Below are entries; tally how many lines hold the string "colorectal" and answer with only that figure.

Stored items
————

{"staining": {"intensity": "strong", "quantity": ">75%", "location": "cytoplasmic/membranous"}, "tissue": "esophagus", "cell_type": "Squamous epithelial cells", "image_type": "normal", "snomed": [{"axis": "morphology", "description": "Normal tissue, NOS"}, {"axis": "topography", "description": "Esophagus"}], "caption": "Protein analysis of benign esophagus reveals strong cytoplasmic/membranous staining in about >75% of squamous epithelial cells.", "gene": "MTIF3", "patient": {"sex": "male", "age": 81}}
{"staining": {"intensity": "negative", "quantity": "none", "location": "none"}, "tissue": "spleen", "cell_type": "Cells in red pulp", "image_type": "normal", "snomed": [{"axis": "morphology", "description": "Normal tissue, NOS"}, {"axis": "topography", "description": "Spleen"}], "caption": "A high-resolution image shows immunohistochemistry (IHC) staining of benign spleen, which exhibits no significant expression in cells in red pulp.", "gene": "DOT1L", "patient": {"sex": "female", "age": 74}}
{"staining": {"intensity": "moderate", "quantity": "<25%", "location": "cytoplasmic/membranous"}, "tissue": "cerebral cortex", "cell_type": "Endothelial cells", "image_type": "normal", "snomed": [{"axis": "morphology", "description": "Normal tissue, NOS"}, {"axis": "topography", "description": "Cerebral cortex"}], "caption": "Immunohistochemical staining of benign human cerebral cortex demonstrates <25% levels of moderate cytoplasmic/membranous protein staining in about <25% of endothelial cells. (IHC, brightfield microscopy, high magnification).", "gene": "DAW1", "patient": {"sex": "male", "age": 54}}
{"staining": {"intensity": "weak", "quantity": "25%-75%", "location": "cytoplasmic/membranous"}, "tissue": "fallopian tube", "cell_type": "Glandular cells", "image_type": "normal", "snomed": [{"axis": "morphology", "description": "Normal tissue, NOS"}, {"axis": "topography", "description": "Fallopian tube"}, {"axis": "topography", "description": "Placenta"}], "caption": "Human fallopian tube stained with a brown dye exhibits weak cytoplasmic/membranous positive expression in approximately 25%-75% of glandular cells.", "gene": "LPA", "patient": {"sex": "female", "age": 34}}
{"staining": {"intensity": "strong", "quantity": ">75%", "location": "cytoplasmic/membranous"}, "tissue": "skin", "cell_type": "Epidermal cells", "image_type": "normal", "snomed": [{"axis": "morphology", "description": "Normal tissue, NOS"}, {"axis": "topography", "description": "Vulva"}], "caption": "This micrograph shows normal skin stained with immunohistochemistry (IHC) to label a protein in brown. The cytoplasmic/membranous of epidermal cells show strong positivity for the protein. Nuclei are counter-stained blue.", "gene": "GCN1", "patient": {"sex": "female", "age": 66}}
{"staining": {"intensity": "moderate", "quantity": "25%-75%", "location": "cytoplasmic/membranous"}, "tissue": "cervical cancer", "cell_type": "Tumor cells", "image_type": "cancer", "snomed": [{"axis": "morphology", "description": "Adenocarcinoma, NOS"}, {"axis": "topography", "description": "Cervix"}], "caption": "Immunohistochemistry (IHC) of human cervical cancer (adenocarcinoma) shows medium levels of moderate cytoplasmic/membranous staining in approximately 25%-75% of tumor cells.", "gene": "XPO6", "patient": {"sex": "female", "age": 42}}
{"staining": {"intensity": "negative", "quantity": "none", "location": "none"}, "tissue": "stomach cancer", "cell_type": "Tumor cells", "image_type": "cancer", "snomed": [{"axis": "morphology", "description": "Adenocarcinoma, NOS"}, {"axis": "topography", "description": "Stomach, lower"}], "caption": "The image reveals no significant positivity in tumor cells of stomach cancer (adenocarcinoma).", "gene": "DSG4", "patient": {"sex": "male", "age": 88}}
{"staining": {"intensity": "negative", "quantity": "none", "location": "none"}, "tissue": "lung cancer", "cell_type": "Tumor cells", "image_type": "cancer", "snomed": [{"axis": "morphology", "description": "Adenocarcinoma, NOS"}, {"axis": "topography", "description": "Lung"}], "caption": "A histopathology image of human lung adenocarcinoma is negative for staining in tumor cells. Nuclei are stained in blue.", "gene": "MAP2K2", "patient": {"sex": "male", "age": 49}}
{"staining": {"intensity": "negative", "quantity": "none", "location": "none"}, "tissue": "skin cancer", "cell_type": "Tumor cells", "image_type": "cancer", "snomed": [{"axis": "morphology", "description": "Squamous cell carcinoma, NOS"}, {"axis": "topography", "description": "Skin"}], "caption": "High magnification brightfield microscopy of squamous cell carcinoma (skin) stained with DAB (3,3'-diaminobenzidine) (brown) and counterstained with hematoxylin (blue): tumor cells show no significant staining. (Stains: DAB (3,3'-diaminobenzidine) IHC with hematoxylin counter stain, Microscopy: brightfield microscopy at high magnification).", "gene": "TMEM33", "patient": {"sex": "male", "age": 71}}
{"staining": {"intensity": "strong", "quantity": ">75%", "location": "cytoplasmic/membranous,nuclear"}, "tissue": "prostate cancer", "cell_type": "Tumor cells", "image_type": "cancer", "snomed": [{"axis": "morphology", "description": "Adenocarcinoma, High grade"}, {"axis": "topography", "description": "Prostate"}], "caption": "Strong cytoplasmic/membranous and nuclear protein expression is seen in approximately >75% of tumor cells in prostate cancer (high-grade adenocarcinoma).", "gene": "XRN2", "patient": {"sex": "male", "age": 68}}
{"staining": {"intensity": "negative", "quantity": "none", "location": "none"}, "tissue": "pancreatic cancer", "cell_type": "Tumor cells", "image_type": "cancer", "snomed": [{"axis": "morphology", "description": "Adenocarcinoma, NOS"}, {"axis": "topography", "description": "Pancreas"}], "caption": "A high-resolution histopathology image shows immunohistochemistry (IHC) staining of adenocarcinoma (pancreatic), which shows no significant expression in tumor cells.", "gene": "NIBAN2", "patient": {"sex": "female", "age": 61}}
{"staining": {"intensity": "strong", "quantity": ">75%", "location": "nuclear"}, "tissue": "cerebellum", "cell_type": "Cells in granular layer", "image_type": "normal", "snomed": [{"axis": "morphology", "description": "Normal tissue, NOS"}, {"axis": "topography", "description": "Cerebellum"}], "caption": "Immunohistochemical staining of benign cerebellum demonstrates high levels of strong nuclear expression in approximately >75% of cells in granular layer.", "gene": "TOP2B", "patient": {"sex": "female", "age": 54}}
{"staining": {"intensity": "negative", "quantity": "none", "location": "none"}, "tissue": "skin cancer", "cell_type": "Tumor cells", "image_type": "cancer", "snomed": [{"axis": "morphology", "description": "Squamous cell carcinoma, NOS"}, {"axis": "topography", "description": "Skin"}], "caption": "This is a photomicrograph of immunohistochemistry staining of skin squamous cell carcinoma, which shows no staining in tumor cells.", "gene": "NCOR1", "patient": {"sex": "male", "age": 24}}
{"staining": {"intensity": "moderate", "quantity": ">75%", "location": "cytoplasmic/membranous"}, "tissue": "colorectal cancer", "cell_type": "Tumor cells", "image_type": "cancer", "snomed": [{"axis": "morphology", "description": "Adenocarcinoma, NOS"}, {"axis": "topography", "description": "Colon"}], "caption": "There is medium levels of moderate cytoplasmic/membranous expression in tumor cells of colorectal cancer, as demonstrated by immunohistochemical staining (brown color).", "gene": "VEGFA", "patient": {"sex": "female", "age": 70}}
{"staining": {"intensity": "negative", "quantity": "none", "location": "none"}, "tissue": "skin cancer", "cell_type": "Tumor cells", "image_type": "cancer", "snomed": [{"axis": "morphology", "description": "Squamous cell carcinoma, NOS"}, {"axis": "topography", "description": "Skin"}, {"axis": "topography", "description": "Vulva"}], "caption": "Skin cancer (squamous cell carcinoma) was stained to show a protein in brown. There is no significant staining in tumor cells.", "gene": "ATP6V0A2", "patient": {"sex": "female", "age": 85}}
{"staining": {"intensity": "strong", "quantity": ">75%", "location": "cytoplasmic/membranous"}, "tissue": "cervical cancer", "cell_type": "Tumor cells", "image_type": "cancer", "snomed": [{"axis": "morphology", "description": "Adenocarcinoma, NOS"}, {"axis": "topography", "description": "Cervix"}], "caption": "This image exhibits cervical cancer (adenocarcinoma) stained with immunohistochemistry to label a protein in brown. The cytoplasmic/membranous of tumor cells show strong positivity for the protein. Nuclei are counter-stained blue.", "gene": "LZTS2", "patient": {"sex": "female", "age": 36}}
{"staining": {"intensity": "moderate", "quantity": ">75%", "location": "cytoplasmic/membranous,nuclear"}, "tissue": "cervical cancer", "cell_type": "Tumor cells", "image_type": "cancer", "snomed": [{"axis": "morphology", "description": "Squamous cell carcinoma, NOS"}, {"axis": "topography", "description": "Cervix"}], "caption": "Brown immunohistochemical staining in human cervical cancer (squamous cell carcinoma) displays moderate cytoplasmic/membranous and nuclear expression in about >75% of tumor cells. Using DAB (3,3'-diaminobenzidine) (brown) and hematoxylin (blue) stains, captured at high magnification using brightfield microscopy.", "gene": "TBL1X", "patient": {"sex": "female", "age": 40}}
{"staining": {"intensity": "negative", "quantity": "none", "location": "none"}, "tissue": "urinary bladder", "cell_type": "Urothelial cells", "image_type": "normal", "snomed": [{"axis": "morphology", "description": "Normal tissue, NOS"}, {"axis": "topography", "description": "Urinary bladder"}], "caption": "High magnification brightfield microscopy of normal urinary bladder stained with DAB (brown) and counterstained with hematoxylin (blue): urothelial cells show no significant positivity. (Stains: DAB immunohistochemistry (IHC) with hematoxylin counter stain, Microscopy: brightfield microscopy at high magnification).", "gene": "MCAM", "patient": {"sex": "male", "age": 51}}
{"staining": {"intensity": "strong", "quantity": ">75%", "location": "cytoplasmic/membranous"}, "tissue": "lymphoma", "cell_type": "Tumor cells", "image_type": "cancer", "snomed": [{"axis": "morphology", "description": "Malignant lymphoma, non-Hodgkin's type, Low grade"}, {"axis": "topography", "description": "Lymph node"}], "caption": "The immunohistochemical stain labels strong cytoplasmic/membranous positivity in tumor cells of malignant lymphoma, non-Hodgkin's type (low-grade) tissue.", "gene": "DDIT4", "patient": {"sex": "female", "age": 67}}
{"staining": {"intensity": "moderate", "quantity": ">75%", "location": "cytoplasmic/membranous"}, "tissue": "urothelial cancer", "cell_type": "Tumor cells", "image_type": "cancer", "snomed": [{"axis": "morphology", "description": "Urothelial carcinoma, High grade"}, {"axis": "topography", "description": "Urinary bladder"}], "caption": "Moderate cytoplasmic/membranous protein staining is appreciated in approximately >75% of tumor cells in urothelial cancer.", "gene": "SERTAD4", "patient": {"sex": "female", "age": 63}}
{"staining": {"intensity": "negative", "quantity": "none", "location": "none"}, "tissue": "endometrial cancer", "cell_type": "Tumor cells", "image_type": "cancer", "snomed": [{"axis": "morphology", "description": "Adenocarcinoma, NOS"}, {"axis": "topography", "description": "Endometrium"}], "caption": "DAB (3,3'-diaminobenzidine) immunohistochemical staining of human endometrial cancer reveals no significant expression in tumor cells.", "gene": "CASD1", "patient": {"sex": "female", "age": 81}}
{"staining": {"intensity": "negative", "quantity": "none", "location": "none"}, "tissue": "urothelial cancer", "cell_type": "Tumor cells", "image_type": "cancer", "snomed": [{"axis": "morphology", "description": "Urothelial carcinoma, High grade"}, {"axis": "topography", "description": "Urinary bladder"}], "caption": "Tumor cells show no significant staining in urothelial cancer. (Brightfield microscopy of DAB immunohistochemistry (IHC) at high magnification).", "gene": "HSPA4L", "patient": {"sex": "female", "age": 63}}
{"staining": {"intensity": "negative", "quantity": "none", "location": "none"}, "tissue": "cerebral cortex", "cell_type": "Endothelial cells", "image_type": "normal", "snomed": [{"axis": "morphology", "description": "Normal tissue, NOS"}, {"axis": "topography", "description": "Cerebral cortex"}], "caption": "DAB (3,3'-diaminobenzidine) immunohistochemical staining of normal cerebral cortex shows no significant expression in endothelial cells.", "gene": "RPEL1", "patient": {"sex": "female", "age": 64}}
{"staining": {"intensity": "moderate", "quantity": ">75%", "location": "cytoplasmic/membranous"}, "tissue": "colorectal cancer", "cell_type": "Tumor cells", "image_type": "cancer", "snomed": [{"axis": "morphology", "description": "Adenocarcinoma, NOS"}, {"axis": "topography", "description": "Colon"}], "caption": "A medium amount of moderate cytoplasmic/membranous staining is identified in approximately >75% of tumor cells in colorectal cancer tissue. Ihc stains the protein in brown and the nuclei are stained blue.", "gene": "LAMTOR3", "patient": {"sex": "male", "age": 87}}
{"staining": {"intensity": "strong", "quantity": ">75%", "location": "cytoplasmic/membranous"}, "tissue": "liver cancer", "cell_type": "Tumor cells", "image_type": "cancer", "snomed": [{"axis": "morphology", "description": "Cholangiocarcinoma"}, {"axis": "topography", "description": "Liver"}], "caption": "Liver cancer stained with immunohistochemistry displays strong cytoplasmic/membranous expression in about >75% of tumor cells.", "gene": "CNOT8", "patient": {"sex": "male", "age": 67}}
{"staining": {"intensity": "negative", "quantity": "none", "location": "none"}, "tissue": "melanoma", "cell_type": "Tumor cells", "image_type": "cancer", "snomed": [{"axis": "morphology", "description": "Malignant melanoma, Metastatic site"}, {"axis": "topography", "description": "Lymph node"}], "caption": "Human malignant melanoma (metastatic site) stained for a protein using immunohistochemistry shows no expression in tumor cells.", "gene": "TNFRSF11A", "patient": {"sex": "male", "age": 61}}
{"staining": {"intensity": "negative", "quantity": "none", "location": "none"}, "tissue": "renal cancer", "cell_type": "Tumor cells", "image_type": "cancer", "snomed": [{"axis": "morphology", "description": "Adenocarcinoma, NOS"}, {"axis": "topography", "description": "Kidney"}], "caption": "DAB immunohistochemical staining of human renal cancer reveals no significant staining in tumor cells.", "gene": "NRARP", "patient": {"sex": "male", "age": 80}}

————

ANSWER SECTION » 2